Data items
##########
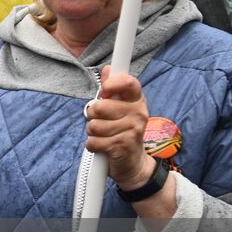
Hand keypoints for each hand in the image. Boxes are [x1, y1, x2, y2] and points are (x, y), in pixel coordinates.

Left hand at [85, 66, 153, 190]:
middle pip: (100, 107)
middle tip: (102, 121)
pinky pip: (93, 142)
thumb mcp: (119, 108)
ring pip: (94, 126)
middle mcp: (138, 114)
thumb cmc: (122, 130)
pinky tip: (103, 147)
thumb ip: (111, 90)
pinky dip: (93, 145)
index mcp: (137, 101)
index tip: (105, 89)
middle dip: (92, 115)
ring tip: (104, 135)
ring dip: (93, 132)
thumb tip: (107, 69)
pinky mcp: (123, 147)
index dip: (112, 83)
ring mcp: (132, 131)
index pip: (128, 82)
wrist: (132, 162)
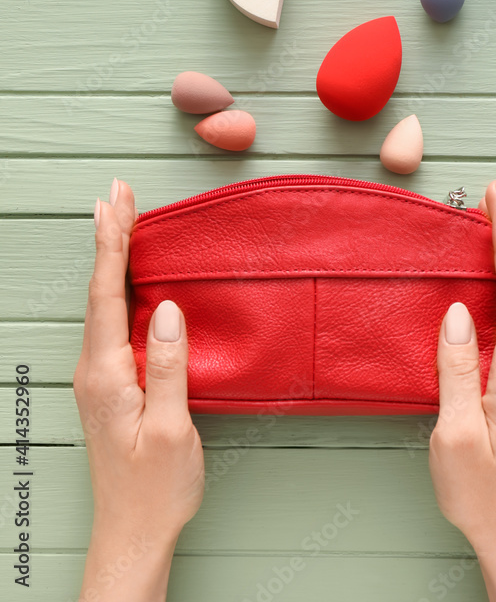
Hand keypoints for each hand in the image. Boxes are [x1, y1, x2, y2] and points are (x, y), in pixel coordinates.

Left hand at [73, 179, 204, 601]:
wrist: (133, 532)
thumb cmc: (155, 487)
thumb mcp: (171, 428)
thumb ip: (168, 366)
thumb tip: (169, 309)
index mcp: (106, 374)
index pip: (107, 295)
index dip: (112, 245)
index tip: (116, 204)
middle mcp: (94, 369)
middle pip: (100, 290)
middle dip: (109, 237)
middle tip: (118, 193)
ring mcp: (99, 376)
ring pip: (103, 303)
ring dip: (111, 257)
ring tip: (120, 219)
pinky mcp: (109, 384)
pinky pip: (111, 321)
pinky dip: (118, 286)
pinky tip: (127, 277)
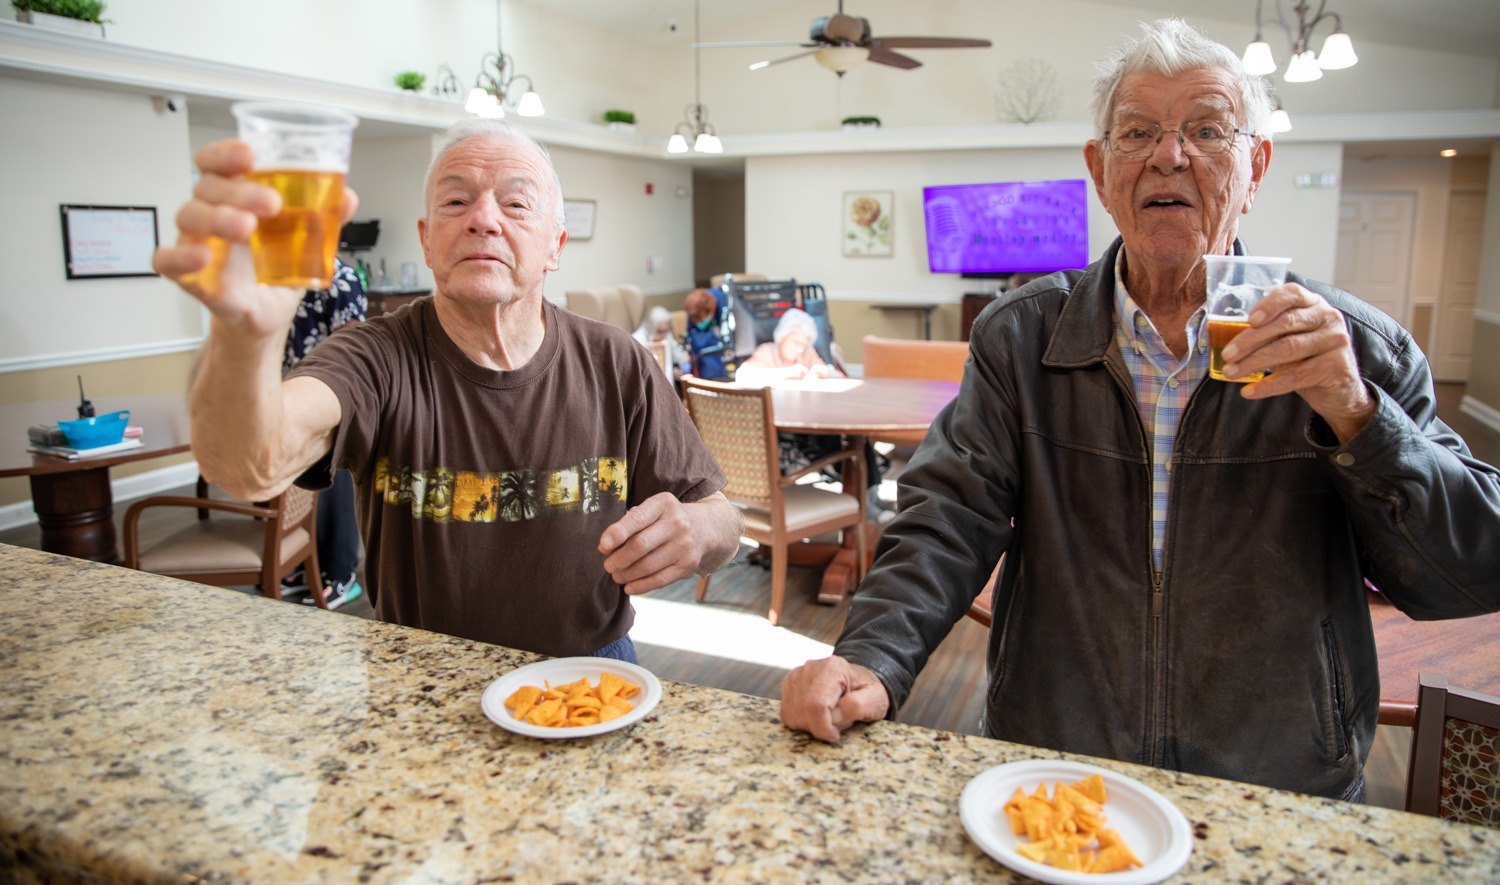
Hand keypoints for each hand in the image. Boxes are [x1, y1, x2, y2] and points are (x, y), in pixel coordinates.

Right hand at [151, 139, 359, 338]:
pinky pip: (167, 260)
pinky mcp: (190, 274)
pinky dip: (180, 256)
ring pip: (189, 215)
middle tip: (271, 203)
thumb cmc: (277, 269)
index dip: (226, 153)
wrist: (268, 315)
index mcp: (235, 196)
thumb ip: (324, 218)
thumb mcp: (306, 242)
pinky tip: (202, 255)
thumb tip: (346, 196)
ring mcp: (197, 241)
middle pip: (209, 186)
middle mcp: (211, 212)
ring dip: (217, 217)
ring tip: (246, 228)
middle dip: (239, 190)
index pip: (218, 162)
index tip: (249, 154)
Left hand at [598, 491, 722, 593]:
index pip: (637, 519)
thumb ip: (627, 525)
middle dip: (619, 559)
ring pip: (649, 565)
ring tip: (617, 576)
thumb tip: (605, 547)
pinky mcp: (689, 565)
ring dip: (627, 574)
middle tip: (608, 565)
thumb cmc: (665, 520)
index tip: (603, 545)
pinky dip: (641, 586)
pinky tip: (629, 587)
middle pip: (641, 545)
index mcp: (663, 504)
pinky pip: (660, 579)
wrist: (704, 528)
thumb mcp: (651, 512)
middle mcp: (677, 522)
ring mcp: (685, 545)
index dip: (618, 533)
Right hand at [779, 655, 889, 742]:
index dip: (823, 728)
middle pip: (803, 712)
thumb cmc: (867, 691)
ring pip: (793, 715)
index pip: (816, 705)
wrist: (857, 680)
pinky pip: (787, 715)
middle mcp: (809, 669)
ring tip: (830, 715)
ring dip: (811, 724)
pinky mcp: (787, 686)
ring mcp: (795, 676)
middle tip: (839, 721)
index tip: (836, 734)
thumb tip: (833, 717)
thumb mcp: (876, 699)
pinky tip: (818, 714)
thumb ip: (858, 706)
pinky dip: (802, 721)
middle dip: (820, 726)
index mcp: (832, 668)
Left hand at [1219, 282, 1375, 441]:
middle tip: (1227, 354)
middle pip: (1285, 323)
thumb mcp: (1287, 339)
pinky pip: (1296, 376)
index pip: (1292, 293)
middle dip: (1251, 339)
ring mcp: (1335, 341)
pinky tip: (1249, 391)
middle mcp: (1328, 317)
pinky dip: (1268, 385)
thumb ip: (1267, 332)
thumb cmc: (1305, 359)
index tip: (1249, 320)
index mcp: (1313, 304)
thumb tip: (1224, 339)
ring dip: (1254, 362)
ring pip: (1288, 349)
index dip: (1270, 304)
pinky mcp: (1336, 367)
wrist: (1338, 391)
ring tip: (1231, 372)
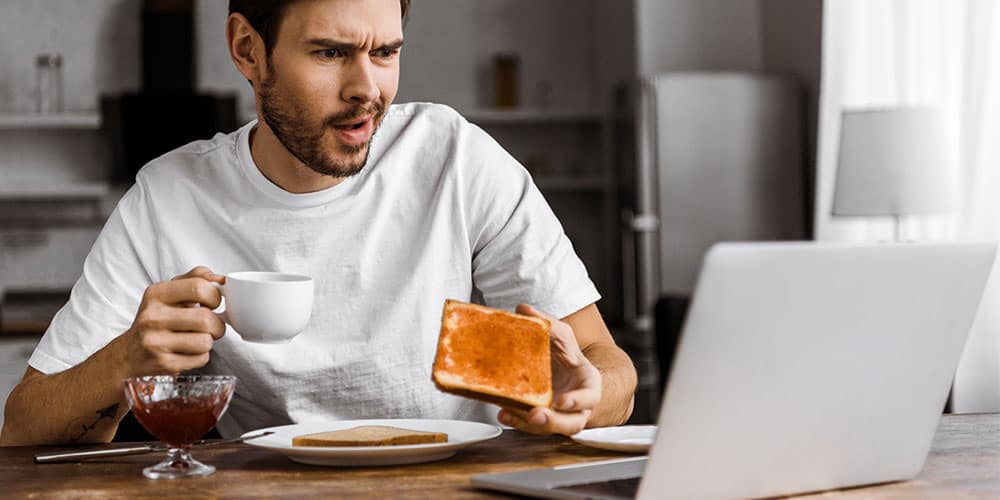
##########
When the line containing "thumb ip: (1267, 332)" has been located, retype it and each line after it through the end of the records, excluding the pictures and adding nothing else.

Answer for this exercise:
thumb ip: (1267, 332)
thumb cmc: (1305, 359)
index tip: (1249, 320)
index mcp: (1313, 304)
thumb tip: (1224, 339)
ring dip: (1254, 362)
ring pip: (1288, 349)
index dip: (1270, 304)
pinky mcp: (1336, 367)
wrist: (1338, 391)
ring tip: (1231, 372)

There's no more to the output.